There may be additional cases where Oracle query rewrite will miss a summary where the SQL Engine
would not miss it.
Whether using materialized views or real aggregate tables, an equally challenging aspect of defining an
aggregate strategy is selecting which aggregations to pre-summarize. The optimal aggregation strategy
needs to consider the query profile, storage space constraints, build and refresh time constraints, and
data characteristics such as sparsity.
In general, MicroStrategy is neutral to the use of materialized views. If you think it is easier to build and
refresh materialized views than real aggregate tables, go ahead and use them. If you use them, you
should either define the materialized views to MicroStrategy as available summary tables or define the
dimensional model to Oracle so it can be used during query rewrite.
Oracle XML Features
Oracle 12c supports storing, managing, and querying XML data.

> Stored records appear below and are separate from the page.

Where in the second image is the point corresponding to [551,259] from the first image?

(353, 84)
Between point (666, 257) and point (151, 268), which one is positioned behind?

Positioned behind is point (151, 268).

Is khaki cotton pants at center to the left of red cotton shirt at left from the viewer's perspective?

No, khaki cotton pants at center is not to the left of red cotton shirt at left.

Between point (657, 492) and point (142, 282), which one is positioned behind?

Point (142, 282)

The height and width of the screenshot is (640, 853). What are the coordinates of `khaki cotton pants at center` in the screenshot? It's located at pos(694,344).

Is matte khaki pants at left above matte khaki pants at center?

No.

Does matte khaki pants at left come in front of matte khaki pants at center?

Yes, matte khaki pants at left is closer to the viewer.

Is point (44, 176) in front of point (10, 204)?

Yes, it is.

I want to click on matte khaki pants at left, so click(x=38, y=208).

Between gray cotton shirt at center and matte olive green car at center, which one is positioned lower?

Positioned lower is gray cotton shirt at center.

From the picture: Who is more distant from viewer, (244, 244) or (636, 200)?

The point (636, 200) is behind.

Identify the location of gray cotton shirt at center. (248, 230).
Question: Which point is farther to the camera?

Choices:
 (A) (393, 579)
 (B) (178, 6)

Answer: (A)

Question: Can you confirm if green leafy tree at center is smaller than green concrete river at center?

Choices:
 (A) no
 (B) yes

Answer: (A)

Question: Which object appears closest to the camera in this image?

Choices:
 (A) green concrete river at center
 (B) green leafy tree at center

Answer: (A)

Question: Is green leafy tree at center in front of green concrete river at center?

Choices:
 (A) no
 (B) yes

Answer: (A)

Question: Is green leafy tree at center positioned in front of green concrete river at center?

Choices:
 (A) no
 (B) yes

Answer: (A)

Oracle has a built-in data type for XML
called XMLType so that users can store XML documents in columns in relational tables. Oracle also
provides functions on the XML data type that allow users to manipulate and query XML data from within
SQL statements.
MicroStrategy can take advantage of these methods to access XML data stored in Oracle.
The following examples use XML documents like the one below to represent information about Books.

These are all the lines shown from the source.